Caldwell pointed to such examples as the repeated demands to see Obama's birth certificate and the continued charges that Obama is not Christian. Caldwell also pointed to a South Carolina Republican Party activist likening Michelle Obama to a gorilla.
"If, despite any differences we might have with President Barack Obama, we have not understood that the assaults upon him (and his spouse and children) have a racial component, we are deaf, dumb and blind," he wrote.
He stressed that he does not regard all criticism of the president as racist, and he also disagrees with some of Obama's policies. Racism, he said, occurs when people judge Obama by a double standard they would not use if the president were white.
Caldwell's letter, titled "The Elephant in the Room is Race," follows an Aug. 25 statement signed by more than 70 Christian leaders condemning misrepresentations of President Obama's Christian faith. That statement was released by the Eleison Group, a consulting firm started by Burns Strider, a former adviser to House Speaker Nancy Pelosi (D-Calif.) and faith outreach director during Secretary of State Hillary Clinton's presidential campaign.
At Caldwell's request, the Rev. Vance Ross, an executive with the United Methodist Board of Discipleship, has circulated his letter to other Christian leaders. Most of the signers are also black United Methodists.

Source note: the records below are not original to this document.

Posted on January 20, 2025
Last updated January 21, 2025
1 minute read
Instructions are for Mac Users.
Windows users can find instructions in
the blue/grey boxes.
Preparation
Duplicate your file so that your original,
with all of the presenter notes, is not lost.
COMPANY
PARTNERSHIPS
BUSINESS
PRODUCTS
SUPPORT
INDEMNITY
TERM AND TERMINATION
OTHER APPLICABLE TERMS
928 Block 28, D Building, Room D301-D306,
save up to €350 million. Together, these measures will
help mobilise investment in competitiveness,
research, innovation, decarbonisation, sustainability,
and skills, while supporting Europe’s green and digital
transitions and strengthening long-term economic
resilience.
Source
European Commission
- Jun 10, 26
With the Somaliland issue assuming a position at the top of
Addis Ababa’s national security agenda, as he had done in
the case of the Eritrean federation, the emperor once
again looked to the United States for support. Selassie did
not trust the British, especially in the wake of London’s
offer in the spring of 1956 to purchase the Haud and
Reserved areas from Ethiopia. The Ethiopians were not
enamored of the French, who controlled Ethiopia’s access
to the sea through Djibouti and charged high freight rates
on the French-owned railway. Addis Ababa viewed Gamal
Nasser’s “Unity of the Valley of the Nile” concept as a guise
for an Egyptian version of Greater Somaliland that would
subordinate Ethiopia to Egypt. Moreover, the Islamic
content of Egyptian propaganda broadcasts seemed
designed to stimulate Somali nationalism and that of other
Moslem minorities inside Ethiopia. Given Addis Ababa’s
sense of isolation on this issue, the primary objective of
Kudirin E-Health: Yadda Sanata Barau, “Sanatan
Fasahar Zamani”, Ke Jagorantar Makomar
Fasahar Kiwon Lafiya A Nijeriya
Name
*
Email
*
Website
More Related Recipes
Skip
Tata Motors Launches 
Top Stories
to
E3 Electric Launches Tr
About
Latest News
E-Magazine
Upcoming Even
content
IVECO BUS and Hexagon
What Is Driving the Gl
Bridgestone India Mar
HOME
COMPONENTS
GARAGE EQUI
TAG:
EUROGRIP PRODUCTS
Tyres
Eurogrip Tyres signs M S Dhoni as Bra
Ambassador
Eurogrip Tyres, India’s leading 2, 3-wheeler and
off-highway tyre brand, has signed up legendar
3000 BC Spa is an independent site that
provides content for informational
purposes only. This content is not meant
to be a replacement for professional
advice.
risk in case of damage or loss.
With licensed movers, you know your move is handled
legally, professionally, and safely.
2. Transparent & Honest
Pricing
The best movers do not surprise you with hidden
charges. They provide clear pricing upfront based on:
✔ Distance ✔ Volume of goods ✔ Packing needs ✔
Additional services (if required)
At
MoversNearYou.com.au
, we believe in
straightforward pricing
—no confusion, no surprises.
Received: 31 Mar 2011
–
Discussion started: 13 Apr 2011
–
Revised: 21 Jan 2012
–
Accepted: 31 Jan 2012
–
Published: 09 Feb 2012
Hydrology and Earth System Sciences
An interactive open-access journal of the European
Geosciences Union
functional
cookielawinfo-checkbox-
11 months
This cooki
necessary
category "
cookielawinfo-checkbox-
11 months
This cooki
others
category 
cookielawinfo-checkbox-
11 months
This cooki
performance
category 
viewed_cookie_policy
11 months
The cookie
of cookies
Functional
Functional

Ross said, as a follower of Jesus, he felt he needed to speak out regarding the criticism Obama has faced.
"We are called to love all people, and speak on their behalf when they are treated unjustly," he said. "It seems like we're moving backward, and by our silence, we indicate consent."
The Rev. Maxine Allen, another signer of the letter, agreed. Allen is the minister of ethnic ministries for the Arkansas Annual (regional) Conference and campus minister at the University of Arkansas at Little Rock.
"Until we stop talking that we are living in a post-racial society," she said, "there will always be an elephant in the room."
United Methodists need to break their silence, Caldwell said in an interview, because the fears he sees today are not unlike some of the passions being stroked during the civil rights movement. During that period, Caldwell participated in the March on Washington in 1963 and registered black voters during Mississippi Freedom Summer in 1964.
"Martin Luther King writes of his concern for the moderates, whose fear and/or quietness caused them to be silent as the civil rights movement moved forward," he said. "I do not want historians to write of The United Methodist Church of this moment that it was silent in the face of soft as well as hardline racism."
*Hahn is a United Methodist News Service multimedia reporter.